Ignoring “clemencies granted by President Trump” is “a reckless move that is contrary to American history and further indicates how weaponized the DOJ has become.”
The network then provided “unnecessary and expensive medical services to those patients and fraudulently inflated bills with services that the facilities did not provide.”
After the patients were billed at the skilled nursing facilities, they were often sent to one of the network’s assisted living facilities.
“From there, [Mr. Esformes] often sold access to his patients to other corrupt health care providers in exchange for kickbacks.” Among those providers were laboratories, pharmacies, and partial hospitalization programs that often did not provide services to the patients.
After a jury trial in federal court, Mr. Esformes was convicted of one count of conspiring to receive and pay healthcare kickbacks, two counts of receiving kickbacks in connection with a federal healthcare program, four counts of paying kickbacks in connection with a federal healthcare program, one count of conspiring to commit money laundering, nine counts of money laundering, two counts of conspiring to commit federal program bribery, and one count of obstructing justice, U.S. Solicitor General Elizabeth Prelogar wrote in the brief.
He received a sentence of 240 months in prison to be followed by three years of supervised release. He was also ordered to pay $5.5 million in restitution and to forfeit $38.7 million.
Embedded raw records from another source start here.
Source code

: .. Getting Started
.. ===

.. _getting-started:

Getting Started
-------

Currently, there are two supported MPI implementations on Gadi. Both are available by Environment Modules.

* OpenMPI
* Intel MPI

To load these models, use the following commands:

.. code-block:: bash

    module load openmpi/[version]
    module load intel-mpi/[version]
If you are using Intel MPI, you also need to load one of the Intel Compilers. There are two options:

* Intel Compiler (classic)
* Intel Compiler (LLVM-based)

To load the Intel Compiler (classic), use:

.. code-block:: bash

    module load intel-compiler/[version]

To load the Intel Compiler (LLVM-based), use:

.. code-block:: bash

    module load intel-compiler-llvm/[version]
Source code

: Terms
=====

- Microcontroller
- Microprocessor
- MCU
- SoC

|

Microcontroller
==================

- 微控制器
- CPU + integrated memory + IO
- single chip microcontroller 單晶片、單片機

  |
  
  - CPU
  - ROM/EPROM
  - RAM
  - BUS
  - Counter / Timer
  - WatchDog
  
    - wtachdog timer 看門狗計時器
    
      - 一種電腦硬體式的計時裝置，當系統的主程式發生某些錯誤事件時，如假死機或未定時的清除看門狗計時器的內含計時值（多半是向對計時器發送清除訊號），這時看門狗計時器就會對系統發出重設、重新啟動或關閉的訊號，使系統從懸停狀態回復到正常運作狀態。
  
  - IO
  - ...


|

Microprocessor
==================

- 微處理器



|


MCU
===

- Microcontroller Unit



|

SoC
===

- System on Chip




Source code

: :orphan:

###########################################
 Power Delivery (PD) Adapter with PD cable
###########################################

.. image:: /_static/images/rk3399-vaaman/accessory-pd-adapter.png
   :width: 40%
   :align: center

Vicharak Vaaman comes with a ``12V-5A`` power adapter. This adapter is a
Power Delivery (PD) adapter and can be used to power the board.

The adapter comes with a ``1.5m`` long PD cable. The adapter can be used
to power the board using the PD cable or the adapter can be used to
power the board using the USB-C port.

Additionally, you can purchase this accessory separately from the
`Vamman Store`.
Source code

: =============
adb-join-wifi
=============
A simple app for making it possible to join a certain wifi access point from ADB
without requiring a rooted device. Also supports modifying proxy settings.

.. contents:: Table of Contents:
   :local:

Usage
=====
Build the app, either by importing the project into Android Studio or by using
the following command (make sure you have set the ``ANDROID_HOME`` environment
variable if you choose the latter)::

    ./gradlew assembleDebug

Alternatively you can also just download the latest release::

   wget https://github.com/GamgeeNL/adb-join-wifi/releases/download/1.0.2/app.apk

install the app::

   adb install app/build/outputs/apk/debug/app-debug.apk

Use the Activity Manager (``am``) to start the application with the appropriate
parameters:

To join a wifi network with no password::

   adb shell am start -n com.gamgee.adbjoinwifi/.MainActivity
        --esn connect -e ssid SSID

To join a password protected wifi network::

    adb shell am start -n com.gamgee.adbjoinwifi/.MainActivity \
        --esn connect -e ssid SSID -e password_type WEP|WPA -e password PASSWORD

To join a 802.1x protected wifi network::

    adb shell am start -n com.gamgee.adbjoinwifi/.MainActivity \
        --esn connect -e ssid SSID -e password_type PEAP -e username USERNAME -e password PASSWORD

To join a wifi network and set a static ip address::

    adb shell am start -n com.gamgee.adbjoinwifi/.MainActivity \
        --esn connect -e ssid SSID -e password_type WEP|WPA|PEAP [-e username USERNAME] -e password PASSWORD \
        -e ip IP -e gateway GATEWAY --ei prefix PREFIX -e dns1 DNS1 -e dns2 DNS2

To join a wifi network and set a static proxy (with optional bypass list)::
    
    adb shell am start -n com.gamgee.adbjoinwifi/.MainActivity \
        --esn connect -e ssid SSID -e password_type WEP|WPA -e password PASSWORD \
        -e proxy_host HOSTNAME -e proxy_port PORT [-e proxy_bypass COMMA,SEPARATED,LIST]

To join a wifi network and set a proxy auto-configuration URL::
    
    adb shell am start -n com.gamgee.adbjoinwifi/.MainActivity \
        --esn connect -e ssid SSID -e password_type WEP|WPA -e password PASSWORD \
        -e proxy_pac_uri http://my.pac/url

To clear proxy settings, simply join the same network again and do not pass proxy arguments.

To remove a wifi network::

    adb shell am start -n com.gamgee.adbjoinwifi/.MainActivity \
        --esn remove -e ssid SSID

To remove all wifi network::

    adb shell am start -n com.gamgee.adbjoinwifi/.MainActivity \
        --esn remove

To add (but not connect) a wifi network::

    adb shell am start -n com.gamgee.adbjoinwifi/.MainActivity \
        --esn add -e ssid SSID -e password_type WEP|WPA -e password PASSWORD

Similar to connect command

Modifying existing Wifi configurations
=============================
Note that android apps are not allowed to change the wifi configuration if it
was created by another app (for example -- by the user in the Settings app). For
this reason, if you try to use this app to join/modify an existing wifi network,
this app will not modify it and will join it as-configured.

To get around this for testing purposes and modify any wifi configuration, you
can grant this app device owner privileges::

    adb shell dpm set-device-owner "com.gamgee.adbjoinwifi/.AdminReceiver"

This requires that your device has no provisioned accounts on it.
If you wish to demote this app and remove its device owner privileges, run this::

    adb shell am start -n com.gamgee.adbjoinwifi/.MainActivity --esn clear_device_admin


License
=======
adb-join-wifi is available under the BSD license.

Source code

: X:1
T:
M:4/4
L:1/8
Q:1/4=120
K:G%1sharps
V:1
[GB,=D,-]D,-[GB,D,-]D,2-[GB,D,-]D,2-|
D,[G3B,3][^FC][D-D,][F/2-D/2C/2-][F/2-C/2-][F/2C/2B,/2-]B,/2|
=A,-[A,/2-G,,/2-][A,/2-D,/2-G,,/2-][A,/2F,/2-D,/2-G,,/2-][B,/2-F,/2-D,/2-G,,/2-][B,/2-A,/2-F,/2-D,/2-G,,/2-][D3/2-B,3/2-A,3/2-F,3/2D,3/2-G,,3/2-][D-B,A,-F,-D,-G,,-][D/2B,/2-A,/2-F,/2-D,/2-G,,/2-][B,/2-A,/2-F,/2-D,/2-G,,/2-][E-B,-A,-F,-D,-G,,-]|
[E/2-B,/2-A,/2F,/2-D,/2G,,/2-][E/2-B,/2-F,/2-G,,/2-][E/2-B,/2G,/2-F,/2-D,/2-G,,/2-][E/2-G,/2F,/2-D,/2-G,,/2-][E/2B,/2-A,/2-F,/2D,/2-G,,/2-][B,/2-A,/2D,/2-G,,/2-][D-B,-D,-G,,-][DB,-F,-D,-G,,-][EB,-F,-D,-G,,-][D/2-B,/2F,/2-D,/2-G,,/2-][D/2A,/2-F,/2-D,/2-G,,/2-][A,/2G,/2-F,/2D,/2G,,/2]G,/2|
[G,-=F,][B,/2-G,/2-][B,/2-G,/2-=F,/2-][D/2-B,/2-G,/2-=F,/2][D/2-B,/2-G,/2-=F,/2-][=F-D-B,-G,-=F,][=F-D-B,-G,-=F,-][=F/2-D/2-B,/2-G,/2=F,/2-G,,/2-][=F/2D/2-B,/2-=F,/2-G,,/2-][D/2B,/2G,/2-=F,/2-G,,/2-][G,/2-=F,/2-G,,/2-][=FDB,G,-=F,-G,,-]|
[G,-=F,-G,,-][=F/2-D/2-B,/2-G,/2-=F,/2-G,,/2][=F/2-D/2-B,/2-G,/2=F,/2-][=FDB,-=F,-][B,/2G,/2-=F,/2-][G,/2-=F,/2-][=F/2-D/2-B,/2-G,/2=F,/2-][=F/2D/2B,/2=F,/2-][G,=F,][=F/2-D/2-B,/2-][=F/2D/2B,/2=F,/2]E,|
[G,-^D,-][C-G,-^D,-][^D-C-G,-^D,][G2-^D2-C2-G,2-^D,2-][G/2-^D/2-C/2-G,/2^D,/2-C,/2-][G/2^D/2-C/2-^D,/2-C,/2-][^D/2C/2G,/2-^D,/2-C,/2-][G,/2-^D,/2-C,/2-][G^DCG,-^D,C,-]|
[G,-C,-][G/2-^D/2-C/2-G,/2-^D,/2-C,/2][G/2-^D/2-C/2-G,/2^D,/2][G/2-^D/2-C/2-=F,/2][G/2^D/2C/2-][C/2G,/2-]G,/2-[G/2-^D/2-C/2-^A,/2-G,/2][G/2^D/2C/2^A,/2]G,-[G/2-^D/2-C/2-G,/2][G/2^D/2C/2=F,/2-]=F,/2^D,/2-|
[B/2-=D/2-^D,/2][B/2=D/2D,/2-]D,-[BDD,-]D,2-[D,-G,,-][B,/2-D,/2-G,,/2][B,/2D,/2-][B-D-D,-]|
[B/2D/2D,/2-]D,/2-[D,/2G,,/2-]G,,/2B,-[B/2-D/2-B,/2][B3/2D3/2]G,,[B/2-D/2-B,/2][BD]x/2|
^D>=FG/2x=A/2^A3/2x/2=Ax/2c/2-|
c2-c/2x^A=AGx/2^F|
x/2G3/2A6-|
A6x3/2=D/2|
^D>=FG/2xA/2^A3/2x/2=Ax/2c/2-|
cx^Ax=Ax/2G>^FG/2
While an appeal was pending, President Trump commuted the prison term to time served but left intact the remainder of his sentence. The U.S. Court of Appeals for the 11th Circuit upheld the convictions, restitution award, and judgment of forfeiture.
The complex healthcare fraud scheme went on for years “aided in large part by bribes that [Mr. Esformes] paid a state regulator – who was employed by the agency responsible for ensuring that the Esformes Network provided proper care and complied with Medicare and Medicaid requirements — to get advance notice of unannounced inspections at his facilities,” according to Ms. Prelogar.
Mr. Esformes directed his employees “to fix patient charts and hide potential violations before the inspections” and his confederates “also implemented money-laundering schemes designed to disguise the kickback payments and other unlawful proceeds and thereby avoid detection, which they successfully accomplished for over a decade.”
The 11th Circuit was correct to deny Mr. Esformes’s motions for relief, the government said.
“No further review is warranted.”
Despite this prosecutorial misconduct, the 11th Circuit upheld the conviction because he could not show that the government’s invasion of privilege actually prejudiced the outcome of his trial.
The 11th Circuit also affirmed the federal district court’s order requiring Mr. Esformes to forfeit $38.7 million based on the district court’s finding that the amount represented “property involved in [the] offense” or related to it.
Mr. Esformes asked the Supreme Court to consider whether a criminal defendant must demonstrate actual prejudice to establish a violation of the Sixth Amendment warranting dismissal of the indictment or disqualification of prosecutors for violating his attorney-client privilege.
Mr. Esformes also asked the Supreme Court to consider whether a court may order a criminal defendant to forfeit a sum of money based on a factual finding by a court, as opposed to a jury, that the amount of money was property that was tainted by the offense.
The Epoch Times reached out for comment to the attorney for Mr. Esformes, Matthew Nicholson of Williams and Connolly in Washington, and to the U.S. Department of Justice, but had received no comments as of press time.